▶ **What the task asks**: Starting with the first line and ending with the last, transcribe the data exactly.

▶ **Source records**:
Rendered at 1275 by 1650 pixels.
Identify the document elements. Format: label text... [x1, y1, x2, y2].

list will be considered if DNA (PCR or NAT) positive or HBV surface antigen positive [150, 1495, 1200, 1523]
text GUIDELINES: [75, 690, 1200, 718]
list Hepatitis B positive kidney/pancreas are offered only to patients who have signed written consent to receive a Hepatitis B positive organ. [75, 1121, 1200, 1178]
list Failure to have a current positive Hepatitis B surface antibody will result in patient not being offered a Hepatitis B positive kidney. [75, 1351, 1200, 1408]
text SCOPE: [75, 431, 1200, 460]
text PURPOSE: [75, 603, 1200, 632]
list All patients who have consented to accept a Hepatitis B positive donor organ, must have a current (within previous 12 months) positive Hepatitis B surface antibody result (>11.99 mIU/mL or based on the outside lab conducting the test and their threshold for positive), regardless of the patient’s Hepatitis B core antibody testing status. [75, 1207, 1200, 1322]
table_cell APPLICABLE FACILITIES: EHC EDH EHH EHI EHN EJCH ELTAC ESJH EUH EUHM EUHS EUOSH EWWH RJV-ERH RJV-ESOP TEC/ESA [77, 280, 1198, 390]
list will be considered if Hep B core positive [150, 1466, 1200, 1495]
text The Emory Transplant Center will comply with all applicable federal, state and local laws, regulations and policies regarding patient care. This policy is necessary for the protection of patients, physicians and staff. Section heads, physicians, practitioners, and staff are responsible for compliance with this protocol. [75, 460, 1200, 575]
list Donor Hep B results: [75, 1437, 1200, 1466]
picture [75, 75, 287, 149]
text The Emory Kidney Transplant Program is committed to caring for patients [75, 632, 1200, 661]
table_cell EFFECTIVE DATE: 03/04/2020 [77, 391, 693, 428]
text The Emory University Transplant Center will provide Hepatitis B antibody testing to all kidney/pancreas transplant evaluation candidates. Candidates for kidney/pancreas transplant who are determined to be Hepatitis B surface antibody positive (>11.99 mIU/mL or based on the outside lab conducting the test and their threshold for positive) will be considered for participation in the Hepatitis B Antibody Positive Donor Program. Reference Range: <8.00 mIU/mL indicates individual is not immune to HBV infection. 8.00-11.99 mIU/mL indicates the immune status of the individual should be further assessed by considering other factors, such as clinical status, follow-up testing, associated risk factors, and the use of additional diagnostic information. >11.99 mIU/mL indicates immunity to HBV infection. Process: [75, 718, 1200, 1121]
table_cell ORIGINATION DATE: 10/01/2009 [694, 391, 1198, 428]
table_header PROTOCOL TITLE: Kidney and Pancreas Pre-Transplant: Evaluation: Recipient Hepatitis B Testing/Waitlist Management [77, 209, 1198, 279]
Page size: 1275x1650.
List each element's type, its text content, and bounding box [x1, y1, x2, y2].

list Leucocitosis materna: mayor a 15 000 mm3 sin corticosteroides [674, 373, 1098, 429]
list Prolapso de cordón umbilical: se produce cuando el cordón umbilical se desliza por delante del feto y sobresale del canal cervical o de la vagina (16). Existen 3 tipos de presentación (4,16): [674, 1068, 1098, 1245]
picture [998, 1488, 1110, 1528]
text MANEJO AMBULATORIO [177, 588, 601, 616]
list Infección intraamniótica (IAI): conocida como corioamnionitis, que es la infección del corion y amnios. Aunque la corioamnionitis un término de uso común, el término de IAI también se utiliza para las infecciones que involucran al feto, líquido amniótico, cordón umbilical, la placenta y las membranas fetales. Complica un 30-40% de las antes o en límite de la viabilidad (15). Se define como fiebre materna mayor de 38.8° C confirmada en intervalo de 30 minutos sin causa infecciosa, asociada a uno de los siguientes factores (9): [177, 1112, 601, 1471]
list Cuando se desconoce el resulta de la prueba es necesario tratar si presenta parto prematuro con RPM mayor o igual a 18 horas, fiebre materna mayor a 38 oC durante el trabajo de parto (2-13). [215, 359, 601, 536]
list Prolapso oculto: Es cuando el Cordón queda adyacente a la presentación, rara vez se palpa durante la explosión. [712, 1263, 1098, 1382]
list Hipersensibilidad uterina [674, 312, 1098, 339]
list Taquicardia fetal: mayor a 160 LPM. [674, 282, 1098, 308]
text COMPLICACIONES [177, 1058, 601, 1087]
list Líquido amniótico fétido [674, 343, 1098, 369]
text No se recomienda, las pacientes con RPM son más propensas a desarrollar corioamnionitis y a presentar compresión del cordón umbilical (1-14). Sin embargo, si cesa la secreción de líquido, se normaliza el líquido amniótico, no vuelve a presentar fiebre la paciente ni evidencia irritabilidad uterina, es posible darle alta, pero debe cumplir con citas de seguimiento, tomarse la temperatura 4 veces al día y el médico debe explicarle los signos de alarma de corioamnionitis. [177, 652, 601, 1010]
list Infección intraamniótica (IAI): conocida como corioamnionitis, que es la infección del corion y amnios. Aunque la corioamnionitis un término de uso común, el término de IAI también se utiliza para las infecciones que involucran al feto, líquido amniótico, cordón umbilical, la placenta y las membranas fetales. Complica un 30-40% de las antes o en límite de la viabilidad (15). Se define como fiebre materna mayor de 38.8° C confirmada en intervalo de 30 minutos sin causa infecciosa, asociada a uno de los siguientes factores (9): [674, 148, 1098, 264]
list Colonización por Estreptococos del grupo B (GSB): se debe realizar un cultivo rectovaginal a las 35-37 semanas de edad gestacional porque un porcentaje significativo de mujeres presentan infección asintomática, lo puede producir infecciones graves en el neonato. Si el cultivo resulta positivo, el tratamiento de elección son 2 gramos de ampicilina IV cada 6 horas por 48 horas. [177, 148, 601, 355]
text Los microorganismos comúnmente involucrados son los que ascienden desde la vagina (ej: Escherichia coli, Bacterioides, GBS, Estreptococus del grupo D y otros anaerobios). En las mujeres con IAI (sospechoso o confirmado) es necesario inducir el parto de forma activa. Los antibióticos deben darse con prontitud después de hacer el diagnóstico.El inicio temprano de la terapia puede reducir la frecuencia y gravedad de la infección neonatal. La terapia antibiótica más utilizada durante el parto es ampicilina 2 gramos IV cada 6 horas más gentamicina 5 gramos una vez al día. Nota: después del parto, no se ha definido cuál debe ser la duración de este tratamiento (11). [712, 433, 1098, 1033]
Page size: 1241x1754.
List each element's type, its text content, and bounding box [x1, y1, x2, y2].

▶ **Exercise response**:
Rendered at 1275 by 1650 pixels.
Identify the document elements. Format: label text... [x1, y1, x2, y2].

list will be considered if DNA (PCR or NAT) positive or HBV surface antigen positive [150, 1495, 1200, 1523]
text GUIDELINES: [75, 690, 1200, 718]
list Hepatitis B positive kidney/pancreas are offered only to patients who have signed written consent to receive a Hepatitis B positive organ. [75, 1121, 1200, 1178]
list Failure to have a current positive Hepatitis B surface antibody will result in patient not being offered a Hepatitis B positive kidney. [75, 1351, 1200, 1408]
text SCOPE: [75, 431, 1200, 460]
text PURPOSE: [75, 603, 1200, 632]
list All patients who have consented to accept a Hepatitis B positive donor organ, must have a current (within previous 12 months) positive Hepatitis B surface antibody result (>11.99 mIU/mL or based on the outside lab conducting the test and their threshold for positive), regardless of the patient’s Hepatitis B core antibody testing status. [75, 1207, 1200, 1322]
table_cell APPLICABLE FACILITIES: EHC EDH EHH EHI EHN EJCH ELTAC ESJH EUH EUHM EUHS EUOSH EWWH RJV-ERH RJV-ESOP TEC/ESA [77, 280, 1198, 390]
list will be considered if Hep B core positive [150, 1466, 1200, 1495]
text The Emory Transplant Center will comply with all applicable federal, state and local laws, regulations and policies regarding patient care. This policy is necessary for the protection of patients, physicians and staff. Section heads, physicians, practitioners, and staff are responsible for compliance with this protocol. [75, 460, 1200, 575]
list Donor Hep B results: [75, 1437, 1200, 1466]
picture [75, 75, 287, 149]
text The Emory Kidney Transplant Program is committed to caring for patients [75, 632, 1200, 661]
table_cell EFFECTIVE DATE: 03/04/2020 [77, 391, 693, 428]
text The Emory University Transplant Center will provide Hepatitis B antibody testing to all kidney/pancreas transplant evaluation candidates. Candidates for kidney/pancreas transplant who are determined to be Hepatitis B surface antibody positive (>11.99 mIU/mL or based on the outside lab conducting the test and their threshold for positive) will be considered for participation in the Hepatitis B Antibody Positive Donor Program. Reference Range: <8.00 mIU/mL indicates individual is not immune to HBV infection. 8.00-11.99 mIU/mL indicates the immune status of the individual should be further assessed by considering other factors, such as clinical status, follow-up testing, associated risk factors, and the use of additional diagnostic information. >11.99 mIU/mL indicates immunity to HBV infection. Process: [75, 718, 1200, 1121]
table_cell ORIGINATION DATE: 10/01/2009 [694, 391, 1198, 428]
table_header PROTOCOL TITLE: Kidney and Pancreas Pre-Transplant: Evaluation: Recipient Hepatitis B Testing/Waitlist Management [77, 209, 1198, 279]
Page size: 1275x1650.
List each element's type, its text content, and bounding box [x1, y1, x2, y2].

list Leucocitosis materna: mayor a 15 000 mm3 sin corticosteroides [674, 373, 1098, 429]
list Prolapso de cordón umbilical: se produce cuando el cordón umbilical se desliza por delante del feto y sobresale del canal cervical o de la vagina (16). Existen 3 tipos de presentación (4,16): [674, 1068, 1098, 1245]
picture [998, 1488, 1110, 1528]
text MANEJO AMBULATORIO [177, 588, 601, 616]
list Infección intraamniótica (IAI): conocida como corioamnionitis, que es la infección del corion y amnios. Aunque la corioamnionitis un término de uso común, el término de IAI también se utiliza para las infecciones que involucran al feto, líquido amniótico, cordón umbilical, la placenta y las membranas fetales. Complica un 30-40% de las antes o en límite de la viabilidad (15). Se define como fiebre materna mayor de 38.8° C confirmada en intervalo de 30 minutos sin causa infecciosa, asociada a uno de los siguientes factores (9): [177, 1112, 601, 1471]
list Cuando se desconoce el resulta de la prueba es necesario tratar si presenta parto prematuro con RPM mayor o igual a 18 horas, fiebre materna mayor a 38 oC durante el trabajo de parto (2-13). [215, 359, 601, 536]
list Prolapso oculto: Es cuando el Cordón queda adyacente a la presentación, rara vez se palpa durante la explosión. [712, 1263, 1098, 1382]
list Hipersensibilidad uterina [674, 312, 1098, 339]
list Taquicardia fetal: mayor a 160 LPM. [674, 282, 1098, 308]
text COMPLICACIONES [177, 1058, 601, 1087]
list Líquido amniótico fétido [674, 343, 1098, 369]
text No se recomienda, las pacientes con RPM son más propensas a desarrollar corioamnionitis y a presentar compresión del cordón umbilical (1-14). Sin embargo, si cesa la secreción de líquido, se normaliza el líquido amniótico, no vuelve a presentar fiebre la paciente ni evidencia irritabilidad uterina, es posible darle alta, pero debe cumplir con citas de seguimiento, tomarse la temperatura 4 veces al día y el médico debe explicarle los signos de alarma de corioamnionitis. [177, 652, 601, 1010]
list Infección intraamniótica (IAI): conocida como corioamnionitis, que es la infección del corion y amnios. Aunque la corioamnionitis un término de uso común, el término de IAI también se utiliza para las infecciones que involucran al feto, líquido amniótico, cordón umbilical, la placenta y las membranas fetales. Complica un 30-40% de las antes o en límite de la viabilidad (15). Se define como fiebre materna mayor de 38.8° C confirmada en intervalo de 30 minutos sin causa infecciosa, asociada a uno de los siguientes factores (9): [674, 148, 1098, 264]
list Colonización por Estreptococos del grupo B (GSB): se debe realizar un cultivo rectovaginal a las 35-37 semanas de edad gestacional porque un porcentaje significativo de mujeres presentan infección asintomática, lo puede producir infecciones graves en el neonato. Si el cultivo resulta positivo, el tratamiento de elección son 2 gramos de ampicilina IV cada 6 horas por 48 horas. [177, 148, 601, 355]
text Los microorganismos comúnmente involucrados son los que ascienden desde la vagina (ej: Escherichia coli, Bacterioides, GBS, Estreptococus del grupo D y otros anaerobios). En las mujeres con IAI (sospechoso o confirmado) es necesario inducir el parto de forma activa. Los antibióticos deben darse con prontitud después de hacer el diagnóstico.El inicio temprano de la terapia puede reducir la frecuencia y gravedad de la infección neonatal. La terapia antibiótica más utilizada durante el parto es ampicilina 2 gramos IV cada 6 horas más gentamicina 5 gramos una vez al día. Nota: después del parto, no se ha definido cuál debe ser la duración de este tratamiento (11). [712, 433, 1098, 1033]
Page size: 1241x1754.
List each element's type, its text content, and bounding box [x1, y1, x2, y2].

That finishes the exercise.